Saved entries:
○ ○ ○
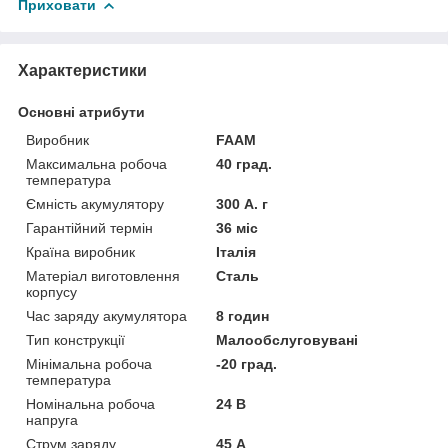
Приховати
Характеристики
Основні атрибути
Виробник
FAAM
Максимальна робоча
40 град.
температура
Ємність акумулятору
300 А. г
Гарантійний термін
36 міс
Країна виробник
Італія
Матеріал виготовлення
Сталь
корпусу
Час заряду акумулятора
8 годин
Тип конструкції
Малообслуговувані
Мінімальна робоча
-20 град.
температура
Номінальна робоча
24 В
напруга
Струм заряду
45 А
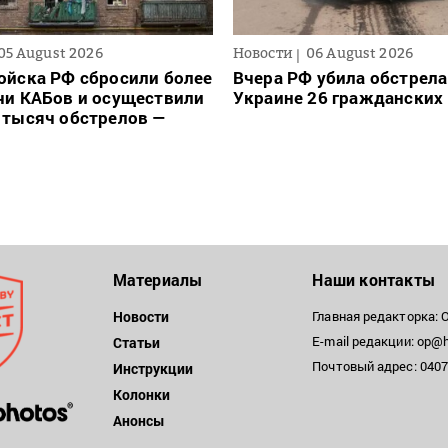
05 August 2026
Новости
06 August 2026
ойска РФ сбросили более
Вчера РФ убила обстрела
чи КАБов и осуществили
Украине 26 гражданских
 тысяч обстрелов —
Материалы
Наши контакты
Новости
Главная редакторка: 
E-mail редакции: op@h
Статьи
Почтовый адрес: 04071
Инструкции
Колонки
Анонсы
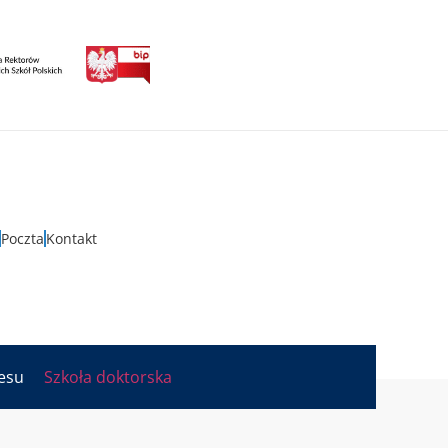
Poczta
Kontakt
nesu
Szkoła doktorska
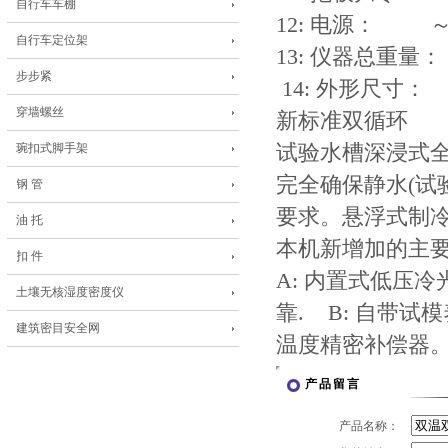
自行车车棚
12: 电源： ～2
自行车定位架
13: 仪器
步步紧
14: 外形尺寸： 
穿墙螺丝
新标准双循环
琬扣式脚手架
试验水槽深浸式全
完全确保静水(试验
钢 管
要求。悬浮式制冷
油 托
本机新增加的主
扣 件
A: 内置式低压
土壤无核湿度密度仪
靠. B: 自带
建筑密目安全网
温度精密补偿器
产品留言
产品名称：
○ ○ ○
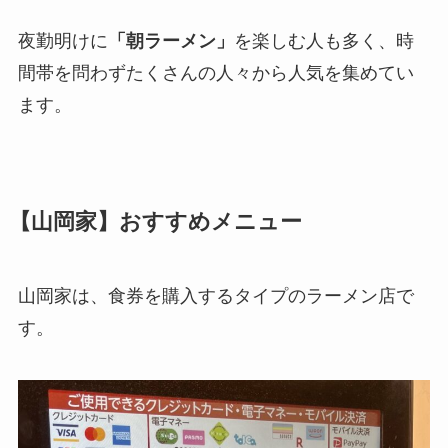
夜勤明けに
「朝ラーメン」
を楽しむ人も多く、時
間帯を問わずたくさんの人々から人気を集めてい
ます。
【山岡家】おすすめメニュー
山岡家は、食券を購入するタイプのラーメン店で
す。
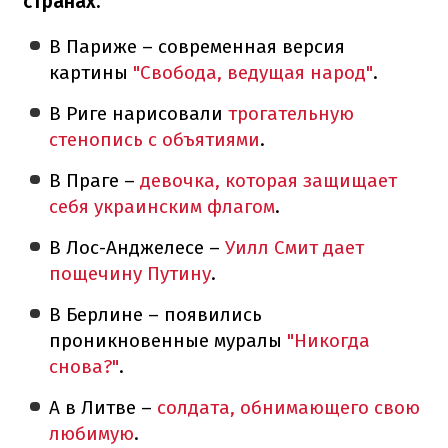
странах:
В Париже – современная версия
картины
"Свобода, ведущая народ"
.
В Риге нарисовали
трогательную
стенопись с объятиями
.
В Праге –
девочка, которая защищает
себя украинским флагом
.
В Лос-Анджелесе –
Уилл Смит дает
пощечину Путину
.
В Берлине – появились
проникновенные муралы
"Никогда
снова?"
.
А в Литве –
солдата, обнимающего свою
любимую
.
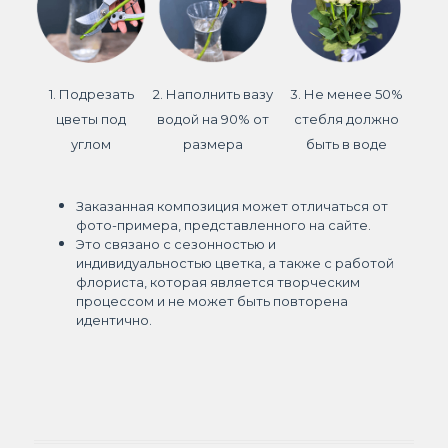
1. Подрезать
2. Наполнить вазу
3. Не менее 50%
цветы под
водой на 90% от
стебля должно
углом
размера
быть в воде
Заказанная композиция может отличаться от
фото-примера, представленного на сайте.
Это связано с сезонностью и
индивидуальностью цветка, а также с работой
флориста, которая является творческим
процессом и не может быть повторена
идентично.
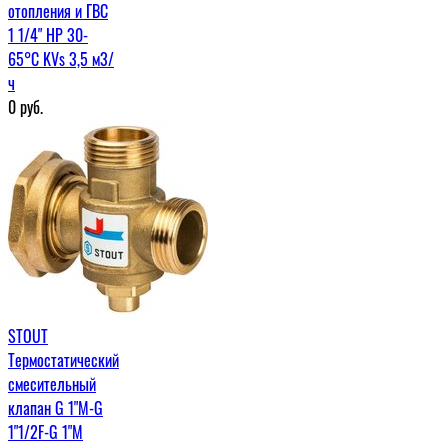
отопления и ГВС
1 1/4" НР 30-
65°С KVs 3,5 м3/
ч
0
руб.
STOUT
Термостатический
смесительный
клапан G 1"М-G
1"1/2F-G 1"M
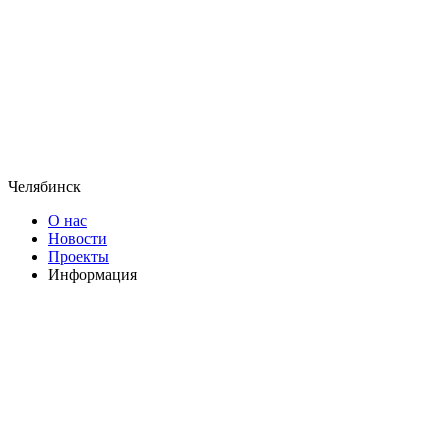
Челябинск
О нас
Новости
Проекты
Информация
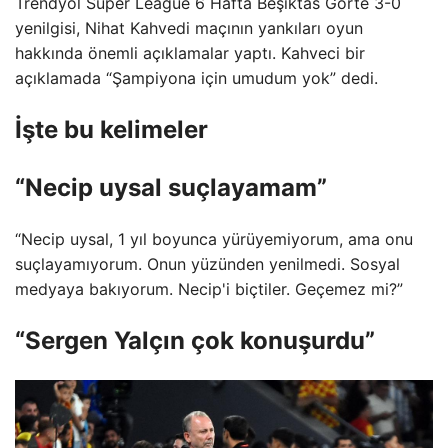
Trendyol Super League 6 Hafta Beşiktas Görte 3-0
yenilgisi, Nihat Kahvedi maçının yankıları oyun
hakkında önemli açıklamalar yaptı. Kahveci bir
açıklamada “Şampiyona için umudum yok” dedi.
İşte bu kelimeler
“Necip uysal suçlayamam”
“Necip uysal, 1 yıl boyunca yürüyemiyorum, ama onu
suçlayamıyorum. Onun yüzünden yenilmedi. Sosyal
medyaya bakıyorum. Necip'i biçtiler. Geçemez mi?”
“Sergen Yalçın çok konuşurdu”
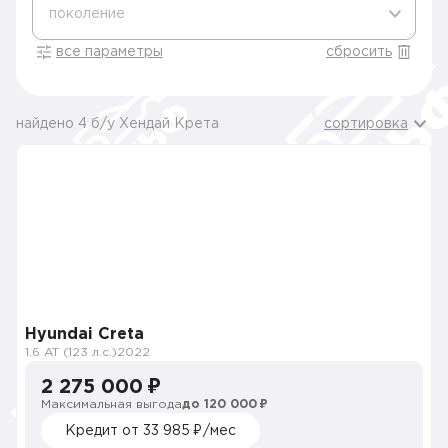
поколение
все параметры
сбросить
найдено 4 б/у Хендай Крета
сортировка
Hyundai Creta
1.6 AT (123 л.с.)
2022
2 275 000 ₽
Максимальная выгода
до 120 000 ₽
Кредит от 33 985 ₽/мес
○ ○ ○
PROBLEM STATEMENT: Precisely those lines above that run from the line with "medyaya bakıyorum. Necip'i" up to and including the line with "Кредит от 33 985 ₽/мес" are to be set down, with the pictures omitted.

ANSWER:
medyaya bakıyorum. Necip'i biçtiler. Geçemez mi?”
“Sergen Yalçın çok konuşurdu”
поколение
все параметры
сбросить
найдено 4 б/у Хендай Крета
сортировка
Hyundai Creta
1.6 AT (123 л.с.)
2022
2 275 000 ₽
Максимальная выгода
до 120 000 ₽
Кредит от 33 985 ₽/мес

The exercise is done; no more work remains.